Coole Idee: Vom Eis zum Speiseeis

Sommerzeit ist Eiszeit. Der kühle Schmelz ist eines der beliebtesten Nahrungsmittel in der heißen Jahreszeit. Aber wer kam eigentlich auf die geniale Idee, süße Klebrigkeiten tief zu kühlen und in Waffel oder am Stiel feilzubieten?

Die Geschichte des Eis führt zurück in die Antike. Denn der griechische Dichter Simonides von Keos beschrieb als Erster eine Art Speiseeis in Europa. Die Zusammensetzung: Gletscherschnee mit Früchten, Honig und Rosenwasser. Als Erfinder der kühlen Leckerei gelten allerdings die Chinesen. Aber auch Alexander der Große und der Arzt Hippokrates liebten Eis. Viele römische Kaiser ließen sich durch Sprinter Eis von den Appenien für köstliche Sorbets bringen. Der indische Kaiser Ahoka beauftragte gar Bergsteiger, Eis aus dem Himalaya mitzubringen!

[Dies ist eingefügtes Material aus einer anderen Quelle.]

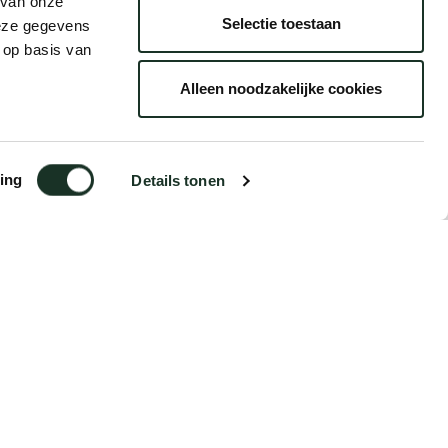
 van onze
Selectie toestaan
deze gegevens
 op basis van
Alleen noodzakelijke cookies
ing
Details tonen
€45,00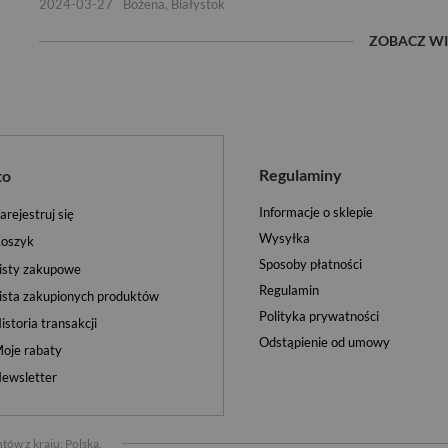
2024-03-27
Bożena, Białystok
ZOBACZ WI
Regulaminy
to
Informacje o sklepie
arejestruj się
Wysyłka
oszyk
Sposoby płatności
isty zakupowe
Regulamin
ista zakupionych produktów
Polityka prywatności
istoria transakcji
Odstąpienie od umowy
oje rabaty
ewsletter
tów z kraju:
Polska
.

Als das Eis nicht mehr aus Schnee bestand
Erst in der Neuzeit war die Herstellung von Eis nicht mehr an Schnee oder Gletschereis gebunden. Die erste Speiseeismaschine wurde um 1790 in den USA erfunden. In Baltimore gab es ab 1851 die erste Eis-Fabrik. Die brauchte aber bis 1881 noch Eis aus dem Winter, das in Eiskellern aufbewahrt wurde. In diesem Jahr erfand Professor Carl von Linde die Kältemaschine. Damit wurde Speiseeis zum Massenprodukt.

Waffel oder Stiel?
Auch die erste Eiswaffel tauchte in den USA auf; das erste Eis am Stiel erfand 1923 der Amerikaner Harry B. Burt senior. Der war nämlich Besitzer eines Süßwarenladens in dem Städtchen Youngstown, Ohio. In seinem Laden stellte er nicht nur Eis her, sondern verkaufte auch Lutscher. Seine Idee: Lutscher und Eis verbinden. Das heutige Eis am Stiel nannte Burt senior allerdings Rahmeislutscher. Deutschland wurde vom Eisfieber in den zwanziger Jahren gepackt. Damals eröffneten zahlreiche italienische Eisdielen.

Maggie Thatcher mag es soft
Was das Softeis angeht, wird es politisch: Das wurde nämlich von der eisernen Lady, der ehemaligen britischen Premier-Ministerin Margaret Thatcher erfunden. Die war Chemikerin und Mitglied im Entwicklungsteam, das aus Chemikern und Lebensmitteltechnikern bestand. Heute gibt es unzählige Eissorten. Fast jede Eisdiele hat ihre Geheimrezepte und auch Mutti hat so manchen Trick, Eis in der eigenen Küchenmaschine herzustellen. Da bleibt nur eins: Losgeschleckt und genießen!